O problema é que o Brasil conseguiu desenvolver um preconceito contra a Clínica Médica. E esse preconceito não é só da população, bombardeada pelas especialidades. Os mais velhos sentem saudades do “médico da família”, que atendia pai, mãe, filhos, avós e até fazia partos. Esse médico que atendia tanta gente, com tantas doenças e incômodos diferentes era um clínico geral. E é exatamente essa a ideia central do SUS inglês, valorizar esse profissional. Por aqui, eles estão em desuso. Lá, o piso inicial de um médico desses na rede pública de saúde é equivalente a 15 mil reais. No final da carreira, chega a 60 mil reais, um dos maiores rendimentos dentre todos os especialistas do sistema.

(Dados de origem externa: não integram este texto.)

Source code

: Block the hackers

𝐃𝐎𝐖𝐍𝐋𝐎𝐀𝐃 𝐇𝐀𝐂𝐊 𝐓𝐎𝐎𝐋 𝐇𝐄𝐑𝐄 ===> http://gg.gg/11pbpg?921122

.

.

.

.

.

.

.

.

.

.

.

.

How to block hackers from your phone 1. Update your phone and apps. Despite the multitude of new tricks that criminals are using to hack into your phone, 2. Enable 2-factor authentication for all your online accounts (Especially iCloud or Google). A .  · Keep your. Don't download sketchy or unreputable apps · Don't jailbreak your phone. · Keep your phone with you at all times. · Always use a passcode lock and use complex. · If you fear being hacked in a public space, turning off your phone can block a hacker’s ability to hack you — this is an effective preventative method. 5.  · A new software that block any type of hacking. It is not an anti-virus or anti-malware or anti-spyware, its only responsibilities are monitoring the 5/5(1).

Se o Brasil não rediscutir o formato de atendimento médico do SUS, com a Clinica Médica, vai gastar sempre mais, e dificilmente conseguirá no futuro oferecer qualidade ao cidadão. Não é necessário manter um pediatra, um geriatra e um reumatologista no posto de saúde do bairro. Com clínicos gerais quase todos os problemas nessas áreas e em todas as outras áreas, vão ser imediatamente resolvidos. E, só depois, quando for o caso, convoca-se outro tipo de médico especialista. Acredite: na maioria das vezes, isso não será necessário.

Resta saber se além do fechado mundo da academia, os candidatos a prefeito estão dispostos a discutir o assunto. Ou se preferem a solução mais óbvia com o único propósito de conquistar o voto do eleitor descontente. Vai mais um hospital aí? Sirva-se.